'''

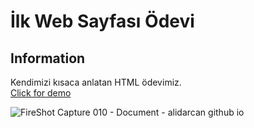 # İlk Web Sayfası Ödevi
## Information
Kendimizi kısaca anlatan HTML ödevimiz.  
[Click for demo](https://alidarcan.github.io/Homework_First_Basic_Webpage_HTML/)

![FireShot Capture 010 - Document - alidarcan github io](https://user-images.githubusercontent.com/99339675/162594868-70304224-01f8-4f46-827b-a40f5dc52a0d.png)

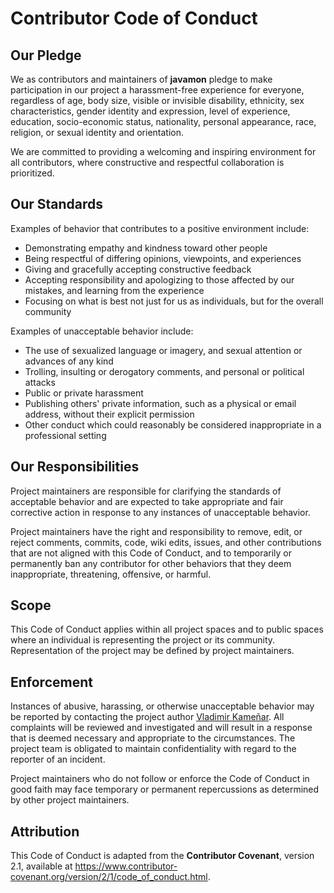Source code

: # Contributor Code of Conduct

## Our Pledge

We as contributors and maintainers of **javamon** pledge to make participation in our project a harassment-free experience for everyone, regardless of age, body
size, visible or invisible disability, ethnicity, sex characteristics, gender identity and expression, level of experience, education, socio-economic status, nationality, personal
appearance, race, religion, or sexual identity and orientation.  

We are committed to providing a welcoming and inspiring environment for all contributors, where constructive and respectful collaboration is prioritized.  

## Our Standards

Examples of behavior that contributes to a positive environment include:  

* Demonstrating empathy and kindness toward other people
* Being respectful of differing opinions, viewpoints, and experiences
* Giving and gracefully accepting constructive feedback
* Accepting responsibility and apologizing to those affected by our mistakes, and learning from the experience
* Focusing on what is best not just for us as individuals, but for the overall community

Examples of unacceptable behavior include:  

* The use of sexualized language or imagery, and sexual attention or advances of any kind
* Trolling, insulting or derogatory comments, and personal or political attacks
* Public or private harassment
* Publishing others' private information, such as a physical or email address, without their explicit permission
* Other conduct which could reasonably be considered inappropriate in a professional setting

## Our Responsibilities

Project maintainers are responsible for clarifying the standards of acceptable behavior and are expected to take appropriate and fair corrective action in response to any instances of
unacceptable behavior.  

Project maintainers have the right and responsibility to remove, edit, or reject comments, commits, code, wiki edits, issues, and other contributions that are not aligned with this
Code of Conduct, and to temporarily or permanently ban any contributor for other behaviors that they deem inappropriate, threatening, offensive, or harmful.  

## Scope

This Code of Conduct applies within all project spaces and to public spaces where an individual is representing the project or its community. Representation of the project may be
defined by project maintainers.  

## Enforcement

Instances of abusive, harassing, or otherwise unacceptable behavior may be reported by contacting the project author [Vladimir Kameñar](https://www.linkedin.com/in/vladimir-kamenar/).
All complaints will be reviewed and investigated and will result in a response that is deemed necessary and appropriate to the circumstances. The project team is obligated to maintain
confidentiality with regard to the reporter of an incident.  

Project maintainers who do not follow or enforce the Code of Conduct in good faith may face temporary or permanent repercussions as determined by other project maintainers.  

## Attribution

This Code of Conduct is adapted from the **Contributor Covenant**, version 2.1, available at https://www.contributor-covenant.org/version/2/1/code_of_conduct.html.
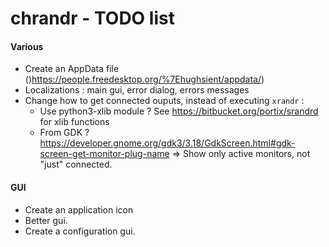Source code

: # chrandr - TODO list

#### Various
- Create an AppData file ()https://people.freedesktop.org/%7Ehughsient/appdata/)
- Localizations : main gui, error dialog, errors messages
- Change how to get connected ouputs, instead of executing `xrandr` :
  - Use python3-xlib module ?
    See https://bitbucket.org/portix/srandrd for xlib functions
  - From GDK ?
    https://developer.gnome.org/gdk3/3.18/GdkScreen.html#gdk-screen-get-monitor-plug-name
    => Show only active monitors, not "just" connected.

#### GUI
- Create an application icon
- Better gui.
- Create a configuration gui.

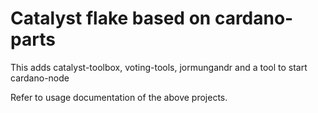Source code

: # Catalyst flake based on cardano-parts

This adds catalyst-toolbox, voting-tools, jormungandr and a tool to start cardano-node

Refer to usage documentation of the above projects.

'''
'''

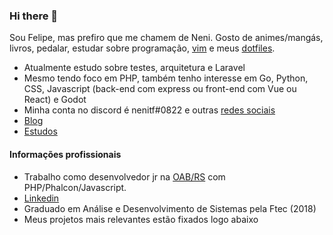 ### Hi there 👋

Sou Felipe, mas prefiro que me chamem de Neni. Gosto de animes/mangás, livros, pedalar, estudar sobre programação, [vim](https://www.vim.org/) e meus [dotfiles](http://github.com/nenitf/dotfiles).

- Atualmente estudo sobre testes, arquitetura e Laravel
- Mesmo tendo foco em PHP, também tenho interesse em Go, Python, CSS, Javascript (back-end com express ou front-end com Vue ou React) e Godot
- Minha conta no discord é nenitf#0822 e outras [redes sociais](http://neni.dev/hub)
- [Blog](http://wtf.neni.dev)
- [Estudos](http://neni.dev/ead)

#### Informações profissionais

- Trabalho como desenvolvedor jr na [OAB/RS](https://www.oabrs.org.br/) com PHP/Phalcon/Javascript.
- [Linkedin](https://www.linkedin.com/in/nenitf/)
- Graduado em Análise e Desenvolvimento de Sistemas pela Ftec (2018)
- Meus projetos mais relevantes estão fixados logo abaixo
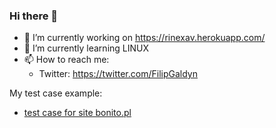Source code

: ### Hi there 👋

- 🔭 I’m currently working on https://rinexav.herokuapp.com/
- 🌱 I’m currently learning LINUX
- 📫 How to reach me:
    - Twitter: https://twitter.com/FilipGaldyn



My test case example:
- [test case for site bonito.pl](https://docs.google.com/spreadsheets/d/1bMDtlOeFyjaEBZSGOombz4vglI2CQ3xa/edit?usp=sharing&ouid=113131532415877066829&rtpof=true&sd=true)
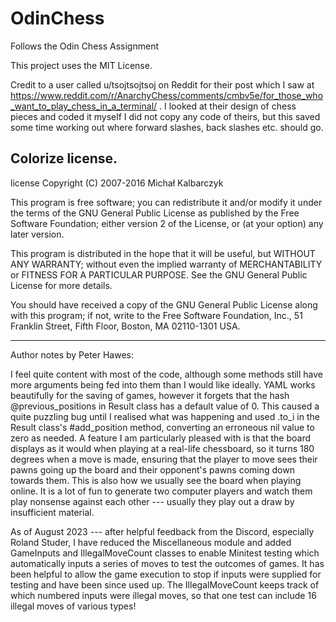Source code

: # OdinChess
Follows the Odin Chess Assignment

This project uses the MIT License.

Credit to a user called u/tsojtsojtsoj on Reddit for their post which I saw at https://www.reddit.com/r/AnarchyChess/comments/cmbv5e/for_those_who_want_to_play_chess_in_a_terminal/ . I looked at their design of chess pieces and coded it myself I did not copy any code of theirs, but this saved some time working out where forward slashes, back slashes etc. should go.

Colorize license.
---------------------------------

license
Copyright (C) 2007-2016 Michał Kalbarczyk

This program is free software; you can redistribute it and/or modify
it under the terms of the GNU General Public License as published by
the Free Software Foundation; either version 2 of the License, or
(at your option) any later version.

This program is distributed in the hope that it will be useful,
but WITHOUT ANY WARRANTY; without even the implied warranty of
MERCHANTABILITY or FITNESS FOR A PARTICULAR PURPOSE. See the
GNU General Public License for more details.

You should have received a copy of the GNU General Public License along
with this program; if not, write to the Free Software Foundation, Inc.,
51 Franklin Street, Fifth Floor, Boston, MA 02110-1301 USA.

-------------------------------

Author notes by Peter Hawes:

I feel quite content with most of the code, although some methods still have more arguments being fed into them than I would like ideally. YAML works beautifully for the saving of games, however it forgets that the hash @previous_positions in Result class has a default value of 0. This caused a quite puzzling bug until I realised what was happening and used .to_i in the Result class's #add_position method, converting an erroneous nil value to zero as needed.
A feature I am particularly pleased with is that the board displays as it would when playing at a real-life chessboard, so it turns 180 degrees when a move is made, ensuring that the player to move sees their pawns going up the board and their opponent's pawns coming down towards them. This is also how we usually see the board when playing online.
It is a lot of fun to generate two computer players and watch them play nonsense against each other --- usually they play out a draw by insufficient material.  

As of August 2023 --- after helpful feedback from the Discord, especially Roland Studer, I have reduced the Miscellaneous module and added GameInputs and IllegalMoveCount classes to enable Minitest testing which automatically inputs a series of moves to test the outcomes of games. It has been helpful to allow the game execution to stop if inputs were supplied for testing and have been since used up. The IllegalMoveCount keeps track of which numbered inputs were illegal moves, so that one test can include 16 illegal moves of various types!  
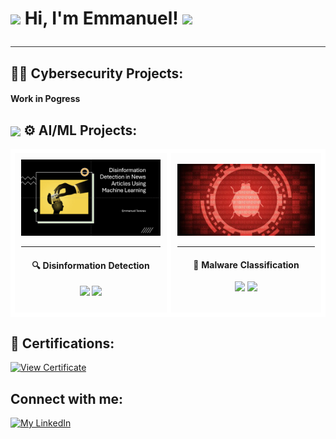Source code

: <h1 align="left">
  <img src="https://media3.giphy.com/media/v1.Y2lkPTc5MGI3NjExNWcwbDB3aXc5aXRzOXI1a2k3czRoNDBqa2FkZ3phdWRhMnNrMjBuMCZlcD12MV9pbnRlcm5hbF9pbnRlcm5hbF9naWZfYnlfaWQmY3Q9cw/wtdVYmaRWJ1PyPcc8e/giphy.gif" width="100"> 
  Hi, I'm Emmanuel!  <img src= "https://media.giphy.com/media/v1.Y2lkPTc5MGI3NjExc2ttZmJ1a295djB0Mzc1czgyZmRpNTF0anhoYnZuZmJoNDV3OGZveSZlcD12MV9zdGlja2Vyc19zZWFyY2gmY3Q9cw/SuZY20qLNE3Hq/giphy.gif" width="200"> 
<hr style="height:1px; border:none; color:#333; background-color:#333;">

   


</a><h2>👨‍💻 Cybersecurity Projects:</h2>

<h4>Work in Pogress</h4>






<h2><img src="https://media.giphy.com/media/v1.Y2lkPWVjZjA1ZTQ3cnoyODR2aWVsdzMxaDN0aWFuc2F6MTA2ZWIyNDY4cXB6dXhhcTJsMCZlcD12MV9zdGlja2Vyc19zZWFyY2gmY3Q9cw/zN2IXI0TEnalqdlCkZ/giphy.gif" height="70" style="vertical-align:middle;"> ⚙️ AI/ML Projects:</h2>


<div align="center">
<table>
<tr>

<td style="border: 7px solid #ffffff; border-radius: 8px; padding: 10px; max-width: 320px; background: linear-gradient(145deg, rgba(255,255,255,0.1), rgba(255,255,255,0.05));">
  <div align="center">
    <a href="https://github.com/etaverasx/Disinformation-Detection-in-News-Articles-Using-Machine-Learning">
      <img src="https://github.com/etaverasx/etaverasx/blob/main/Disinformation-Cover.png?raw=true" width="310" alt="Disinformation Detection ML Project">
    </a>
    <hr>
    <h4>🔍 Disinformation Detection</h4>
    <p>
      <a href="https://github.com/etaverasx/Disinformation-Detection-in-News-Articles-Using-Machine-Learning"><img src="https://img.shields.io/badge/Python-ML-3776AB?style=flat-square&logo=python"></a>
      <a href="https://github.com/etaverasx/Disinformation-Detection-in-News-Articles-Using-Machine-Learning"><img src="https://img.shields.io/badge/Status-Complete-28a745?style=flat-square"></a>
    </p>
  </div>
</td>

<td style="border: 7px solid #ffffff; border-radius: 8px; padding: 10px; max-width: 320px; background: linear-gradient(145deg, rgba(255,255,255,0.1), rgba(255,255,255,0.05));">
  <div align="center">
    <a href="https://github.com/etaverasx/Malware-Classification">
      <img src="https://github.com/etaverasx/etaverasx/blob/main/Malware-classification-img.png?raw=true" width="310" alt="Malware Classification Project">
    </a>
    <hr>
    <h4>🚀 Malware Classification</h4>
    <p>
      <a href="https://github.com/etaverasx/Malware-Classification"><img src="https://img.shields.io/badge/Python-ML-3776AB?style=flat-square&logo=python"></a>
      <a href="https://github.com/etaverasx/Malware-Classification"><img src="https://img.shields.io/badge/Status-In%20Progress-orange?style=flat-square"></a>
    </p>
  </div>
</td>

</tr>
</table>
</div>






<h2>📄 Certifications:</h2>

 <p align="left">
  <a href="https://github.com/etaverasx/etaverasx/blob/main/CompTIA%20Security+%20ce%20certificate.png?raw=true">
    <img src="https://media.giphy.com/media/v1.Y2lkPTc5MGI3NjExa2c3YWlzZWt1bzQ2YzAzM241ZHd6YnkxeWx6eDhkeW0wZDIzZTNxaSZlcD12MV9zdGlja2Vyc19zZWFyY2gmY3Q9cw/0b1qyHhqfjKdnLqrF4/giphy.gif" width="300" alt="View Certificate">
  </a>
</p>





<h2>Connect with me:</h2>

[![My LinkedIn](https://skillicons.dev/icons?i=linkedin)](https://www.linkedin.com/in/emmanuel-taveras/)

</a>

'''
'''

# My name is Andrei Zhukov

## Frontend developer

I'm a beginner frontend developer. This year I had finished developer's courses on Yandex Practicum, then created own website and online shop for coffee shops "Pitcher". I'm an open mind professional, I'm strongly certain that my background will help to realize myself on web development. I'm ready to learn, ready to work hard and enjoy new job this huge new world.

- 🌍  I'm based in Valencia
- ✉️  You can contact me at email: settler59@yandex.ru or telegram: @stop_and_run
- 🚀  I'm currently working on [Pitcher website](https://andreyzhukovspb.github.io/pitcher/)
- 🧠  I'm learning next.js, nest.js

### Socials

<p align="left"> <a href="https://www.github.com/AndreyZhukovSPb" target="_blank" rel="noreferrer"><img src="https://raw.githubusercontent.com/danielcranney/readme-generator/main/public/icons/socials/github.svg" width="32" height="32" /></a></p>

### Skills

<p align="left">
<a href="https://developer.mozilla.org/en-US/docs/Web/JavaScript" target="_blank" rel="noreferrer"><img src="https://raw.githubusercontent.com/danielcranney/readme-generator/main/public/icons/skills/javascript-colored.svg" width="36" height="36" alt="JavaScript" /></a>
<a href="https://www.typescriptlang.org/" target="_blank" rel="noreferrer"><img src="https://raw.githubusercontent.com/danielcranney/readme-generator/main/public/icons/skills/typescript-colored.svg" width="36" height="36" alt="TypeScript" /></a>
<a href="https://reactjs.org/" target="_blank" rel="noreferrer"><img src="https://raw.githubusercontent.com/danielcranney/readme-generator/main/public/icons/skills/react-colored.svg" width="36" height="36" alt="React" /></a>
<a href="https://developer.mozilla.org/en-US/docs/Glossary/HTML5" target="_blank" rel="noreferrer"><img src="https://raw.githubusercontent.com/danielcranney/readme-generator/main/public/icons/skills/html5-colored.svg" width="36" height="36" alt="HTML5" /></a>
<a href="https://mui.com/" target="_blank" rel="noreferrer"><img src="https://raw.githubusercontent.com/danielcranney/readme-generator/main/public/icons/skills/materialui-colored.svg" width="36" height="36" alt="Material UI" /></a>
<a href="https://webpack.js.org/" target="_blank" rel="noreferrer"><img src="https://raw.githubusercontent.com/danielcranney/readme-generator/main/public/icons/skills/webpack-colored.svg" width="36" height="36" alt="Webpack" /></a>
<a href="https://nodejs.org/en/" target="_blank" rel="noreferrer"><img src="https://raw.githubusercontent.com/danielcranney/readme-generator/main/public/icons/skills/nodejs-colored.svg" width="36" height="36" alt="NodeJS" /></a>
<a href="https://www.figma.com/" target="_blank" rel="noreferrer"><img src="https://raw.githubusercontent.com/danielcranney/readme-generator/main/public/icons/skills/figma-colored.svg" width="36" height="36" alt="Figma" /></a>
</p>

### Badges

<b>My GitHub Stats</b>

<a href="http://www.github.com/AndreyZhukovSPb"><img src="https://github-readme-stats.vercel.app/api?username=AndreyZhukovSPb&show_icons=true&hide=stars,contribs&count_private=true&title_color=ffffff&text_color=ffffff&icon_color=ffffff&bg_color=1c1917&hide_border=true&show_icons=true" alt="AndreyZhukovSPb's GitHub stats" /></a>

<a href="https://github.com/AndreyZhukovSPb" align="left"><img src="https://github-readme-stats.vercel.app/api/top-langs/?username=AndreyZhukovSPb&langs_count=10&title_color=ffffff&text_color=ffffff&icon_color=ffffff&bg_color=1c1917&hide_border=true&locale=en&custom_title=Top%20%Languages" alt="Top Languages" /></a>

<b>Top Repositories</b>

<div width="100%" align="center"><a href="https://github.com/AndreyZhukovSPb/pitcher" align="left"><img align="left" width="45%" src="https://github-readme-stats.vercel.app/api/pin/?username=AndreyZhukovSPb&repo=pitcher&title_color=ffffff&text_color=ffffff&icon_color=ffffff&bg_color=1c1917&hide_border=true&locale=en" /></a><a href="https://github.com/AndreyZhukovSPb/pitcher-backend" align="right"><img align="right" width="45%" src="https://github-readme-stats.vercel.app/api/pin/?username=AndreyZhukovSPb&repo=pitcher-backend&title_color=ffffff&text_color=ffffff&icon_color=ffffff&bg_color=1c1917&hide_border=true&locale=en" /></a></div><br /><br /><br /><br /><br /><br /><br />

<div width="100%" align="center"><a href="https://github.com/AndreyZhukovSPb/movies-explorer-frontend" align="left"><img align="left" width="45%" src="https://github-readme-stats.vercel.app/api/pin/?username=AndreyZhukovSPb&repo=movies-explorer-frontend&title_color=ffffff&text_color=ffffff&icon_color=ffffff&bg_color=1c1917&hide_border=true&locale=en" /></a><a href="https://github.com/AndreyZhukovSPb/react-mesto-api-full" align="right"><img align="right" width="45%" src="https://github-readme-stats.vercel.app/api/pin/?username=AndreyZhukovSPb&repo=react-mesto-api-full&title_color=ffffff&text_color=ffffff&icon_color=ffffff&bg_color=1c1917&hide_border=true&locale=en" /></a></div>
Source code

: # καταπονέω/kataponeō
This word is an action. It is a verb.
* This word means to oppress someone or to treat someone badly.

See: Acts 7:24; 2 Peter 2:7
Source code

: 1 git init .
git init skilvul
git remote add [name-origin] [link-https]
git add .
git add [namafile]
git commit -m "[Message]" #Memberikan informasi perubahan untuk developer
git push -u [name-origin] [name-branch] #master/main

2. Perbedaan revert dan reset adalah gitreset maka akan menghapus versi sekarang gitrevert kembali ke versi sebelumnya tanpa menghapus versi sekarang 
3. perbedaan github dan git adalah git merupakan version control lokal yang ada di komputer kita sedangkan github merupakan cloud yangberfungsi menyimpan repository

'''

*REQUIRED ACTION*
State how many lines in the records contain the string "sexual", and give only that number.

*ANSWER TO THIS PROBLEM*
2